AUSTIN, Texas — We’re seeing more cases of COVID-19 inside Texas jails and prisons every day.
Those facilities are some of the most crowded areas in our state. And as coronavirus continues to spread, the KVUE Defenders are finding growing concern that Texans behind bars might not be safe.
“I’ve been sick the last three days and I don’t know what to do," Aaron Johnson said during a phone call with his father. "Me and a bunch of other dudes got sick at the same time. It started as a sore throat and nose, now my whole body hurts.”
Johnson is an inmate at East Texas Treatment Facility in Henderson, Texas. He said prisoners there are worried they might catch COVID-19.
"We’ve got guards walking around here with ties around their face and their shirts and makeshift things," Johnson said. "And it’s like, 'Where is our respirator?'”
Aaron Johnson’s parents, Rick Johnson and Jeanie Cervera, are also worried.
Their biggest concern is how quickly the virus is likely to spread once if it gets inside the facility.
“I think it’s an explosion waiting to happen in there if it hasn’t already," Rick Johnson said.
The Texas Department of Criminal Justice (TDCJ) oversees prisons in the state.
New numbers obtained by the Defenders show more than 2,100 people in Texas prisons are on medical restriction, meaning they don’t have COVID-19 symptoms but TDCJ is monitoring them.
So far, three offenders have tested positive for the virus and so have 13 TDCJ staff members and employees. And 22 people are in medical isolation, meaning they have either tested positive for the virus or are waiting on a test to come back.
A class-action lawsuit, filed Monday against TDCJ, accuses the department of “[denying] proper and equal access to vital preventative measures to avoid the transmission of COVID-19.”
Rick Johnson and Jeannie Cervera are worried the conditions inside their son’s facility could even put people outside the jail at risk.
“There is going to be that cross-contamination because it can leave with the guards and then cross over to their families and then the broader population,” Cervera said.

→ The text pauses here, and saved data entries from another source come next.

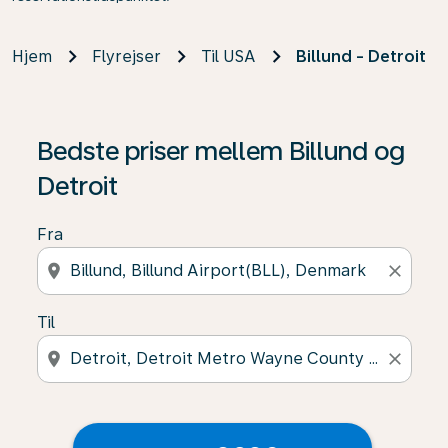
Hjem
Flyrejser
Til USA
Billund - Detroit
Bedste priser mellem Billund og
Detroit
Fra
location_on
close
Til
location_on
close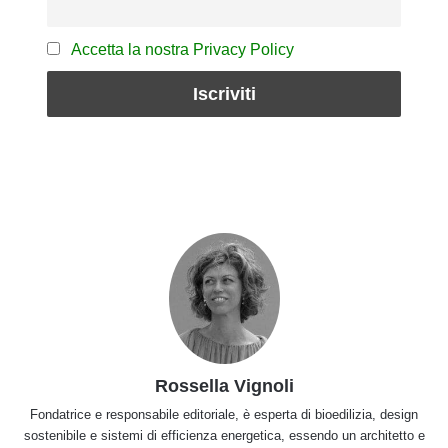
Accetta la nostra Privacy Policy
Rossella Vignoli
Fondatrice e responsabile editoriale, è esperta di bioedilizia, design
sostenibile e sistemi di efficienza energetica, essendo un architetto e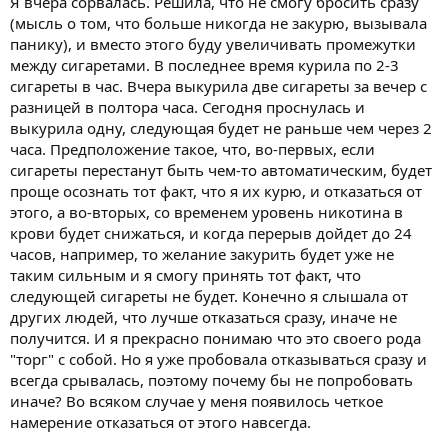
Я вчера сорвалась. Решила, что не смогу бросить сразу
Мой стаж курения 17-18 лет бросил достаточно легко ,главное
(мысль о том, что больше никогда не закурю, вызывала
понять и решить что всё ты наелся или наелась этого кайфа.
панику), и вместо этого буду увеличивать промежутки
между сигаретами. В последнее время курила по 2-3
Терпение и сил тебе
и лучше не бухать как минимум 3
сигареты в час. Вчера выкурила две сигареты за вечер с
месяца а то срыв обеспечен...Ну и не дуть трын траву -
разницей в полтора часа. Сегодня проснулась и
выкурила одну, следующая будет не раньше чем через 2
часа. Предположение такое, что, во-первых, если
сигареты перестанут быть чем-то автоматическим, будет
проще осознать тот факт, что я их курю, и отказаться от
этого, а во-вторых, со временем уровень никотина в
крови будет снижаться, и когда перерыв дойдет до 24
часов, например, то желание закурить будет уже не
таким сильным и я смогу принять тот факт, что
следующей сигареты не будет. Конечно я слышала от
других людей, что лучше отказаться сразу, иначе не
получится. И я прекрасно понимаю что это своего рода
"торг" с собой. Но я уже пробовала отказываться сразу и
всегда срывалась, поэтому почему бы не попробовать
иначе? Во всяком случае у меня появилось четкое
намерение отказаться от этого навсегда.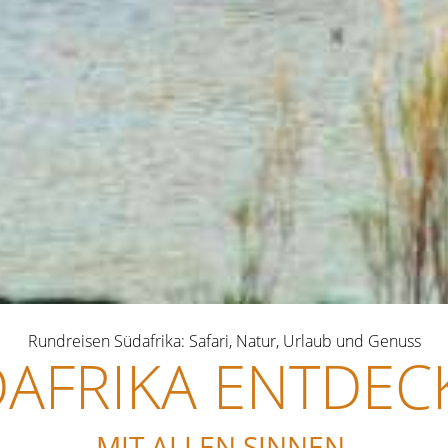
Rundreisen Südafrika: Safari, Natur, Urlaub und Genuss
AFRIKA ENTDEC
MIT ALLEN SINNEN.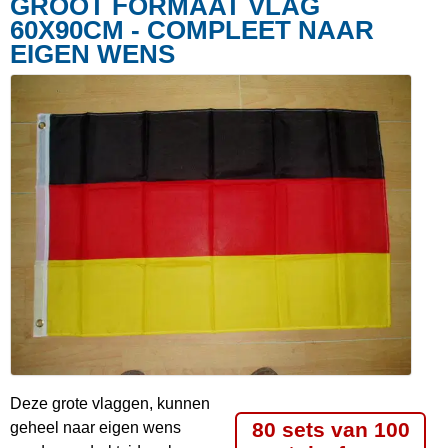
GROOT FORMAAT VLAG
60X90CM - COMPLEET NAAR
EIGEN WENS
Deze grote vlaggen, kunnen
80 sets van 100
geheel naar eigen wens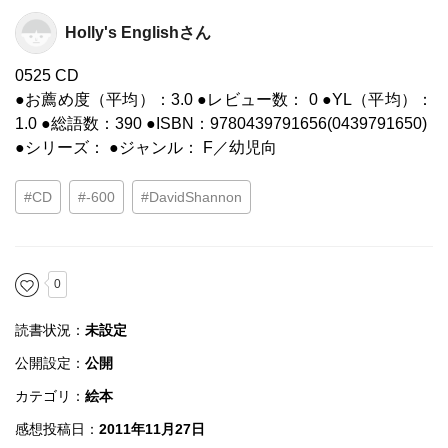
Holly's Englishさん
0525 CD
●お薦め度（平均）：3.0 ●レビュー数： 0 ●YL（平均）：
1.0 ●総語数：390 ●ISBN：9780439791656(0439791650)
●シリーズ： ●ジャンル： F／幼児向
#CD
#-600
#DavidShannon
0
読書状況：
未設定
公開設定：
公開
カテゴリ：
絵本
感想投稿日：
2011年11月27日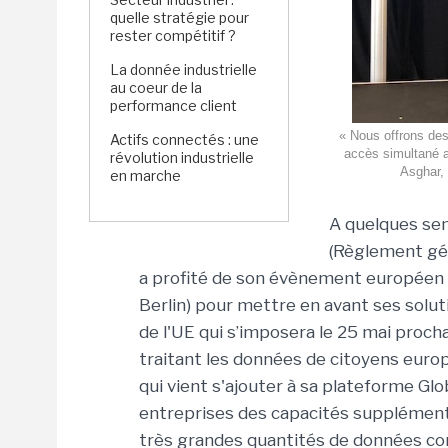
quelle stratégie pour
rester compétitif ?
La donnée industrielle
au coeur de la
performance client
« Nous offrons des 
Actifs connectés : une
accès simultané 
révolution industrielle
Asghar, 
en marche
A quelques sem
(Règlement gén
a profité de son évènement européen 
Berlin) pour mettre en avant ses solu
de l'UE qui s’imposera le 25 mai proc
traitant les données de citoyens euro
qui vient s'ajouter à sa plateforme G
entreprises des capacités supplémenta
très grandes quantités de données cons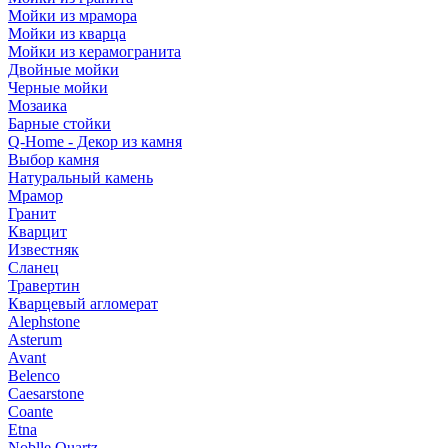
Мойки из мрамора
Мойки из кварца
Мойки из керамогранита
Двойные мойки
Черные мойки
Мозаика
Барные стойки
Q-Home - Декор из камня
Выбор камня
Натуральный камень
Мрамор
Гранит
Кварцит
Известняк
Сланец
Травертин
Кварцевый агломерат
Alephstone
Asterum
Avant
Belenco
Caesarstone
Coante
Etna
Noblle Quartz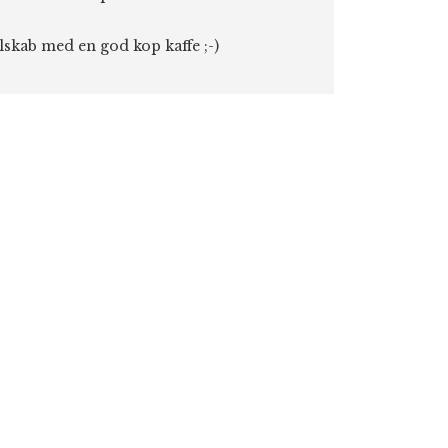
elskab med en god kop kaffe ;-)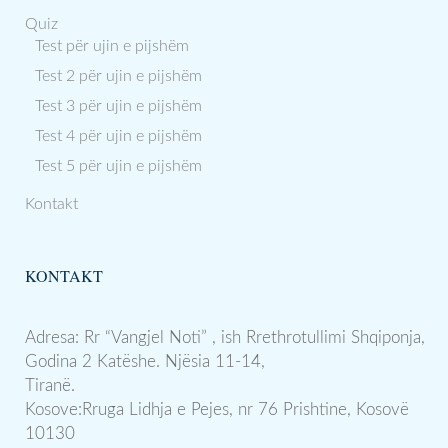
Quiz
Test për ujin e pijshëm
Test 2 për ujin e pijshëm
Test 3 për ujin e pijshëm
Test 4 për ujin e pijshëm
Test 5 për ujin e pijshëm
Kontakt
KONTAKT
Adresa: Rr “Vangjel Noti” , ish Rrethrotullimi Shqiponja,
Godina 2 Katëshe. Njësia 11-14,
Tiranë.
Kosove:Rruga Lidhja e Pejes, nr 76 Prishtine, Kosovë
10130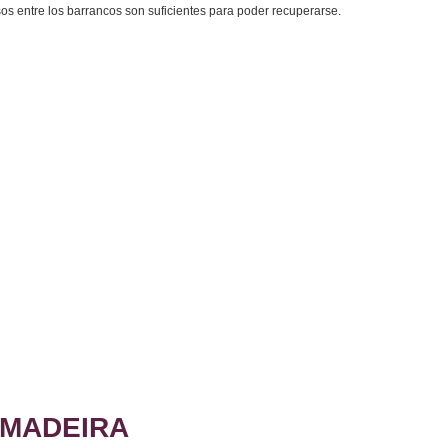
sos entre los barrancos son suficientes para poder recuperarse.
MADEIRA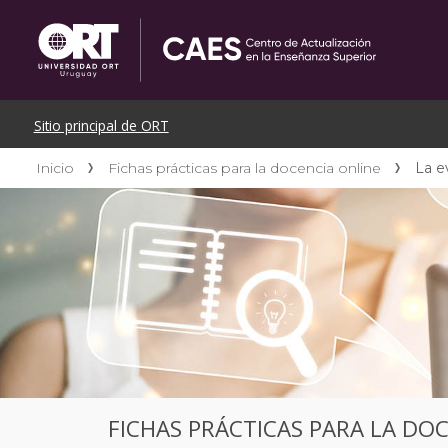
Inicio
Fichas prácticas para la docencia online
La e
FICHAS PRÁCTICAS PARA LA DO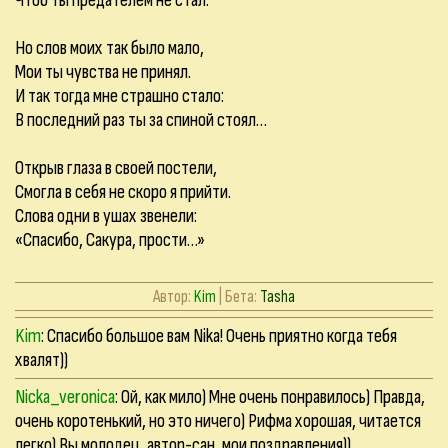
Чтоб ты предателем не стал.
Но слов моих так было мало,
Мои ты чувства не принял.
И так тогда мне страшно стало:
В последний раз ты за спиной стоял…
Открыв глаза в своей постели,
Смогла в себя не скоро я прийти.
Слова одни в ушах звенели:
«Спасибо, Сакура, прости…»
Автор:
Kim
| Бета:
Tasha
Kim
: Спасибо большое вам Nika! Очень приятно когда тебя
хвалят))
Nicka_veronica
: Ой, как мило) Мне очень понравилось) Правда,
очень коротенький, но это ничего) Рифма хорошая, читается
легко) Вы молодец, автор-сан, мои поздравления))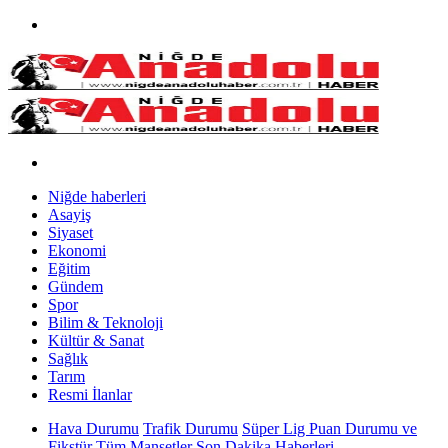
Niğde haberleri
Asayiş
Siyaset
Ekonomi
Eğitim
Gündem
Spor
Bilim & Teknoloji
Kültür & Sanat
Sağlık
Tarım
Resmi İlanlar
Hava Durumu
Trafik Durumu
Süper Lig Puan Durumu ve
Fikstür
Tüm Manşetler
Son Dakika Haberleri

They’re also worried about conditions for inmates in Texas county jails because of what the Defenders uncovered.
The Texas Commission on Jail Standards usually inspects county jails to make sure they’re in compliance with state standards and regulations. It’s a way to keep inmates safe. But to prevent the spread of coronavirus, the agency decided to stop all in-person inspections.
That’s a big concern for Diana Claitor from the Texas Jail Project.
“If a jail is doing anything, jailers are doing anything or not meeting standards, there’s not nearly as much likelihood that they’ll find out," Claitor said.
The Executive Director of Jail Standards told us complaint investigations are still happening … but only over the phone. He said that’s the normal procedure for complaints, but some in-person inspections that would normally happen are on hold.
“There could be an opportunity for jails to fall out of compliance with regulations, which could put safety of inmates at risk. What’s your response to that?” KVUE Defenders reporter Brad Streicher asked.
“I believe that all the jails completely understand the situation everyone is dealing with," said Brandon Wood, executive director of the Texas Commission on Jail Standards. "They understand their role and their responsibility to ensure the safety and security of their staff and inmates.”
But back inside the East Texas Treatment Facility, Aaron Johnson said he doesn’t feel safe at all.
“And then when we go to chow, they put us all in the same dorm in the chow hall with three other dorms," Aaron said. "So, at any given time, we’re around 150 people.”
But representatives from the TDCJ said the department has done a lot to keep inmates healthy and mitigate the spread of the virus. They said there’s no shortage of protective medical equipment for staff, they’ve staggered meal schedules and have taken other precautions.
“We began more than two weeks ago, two to three weeks back, disinfecting to a higher degree than before and now continuing that effort," said Bryan Collier, the executive director of the TDCJ. "And I think the message we should all keep is 'do not slow down one bit on our disinfecting.'”
But Rick Johnson and Jeannie Cervera still say they’re worried their son won’t make it out of jail without contracting the virus.
"We’re concerned about our safety when he comes home and, beyond that, we’re concerned about again the other inmates, the admin people, the guards. Everyone in there is going to be exposed to this eventually," they said.
A spokesperson for the TDCJ told KVUE right now, they have no comment on the class-action lawsuit filed on Monday. But they are reviewing it and emphasize the health of TDCJ offenders, employees and contractors are of the utmost importance to the department.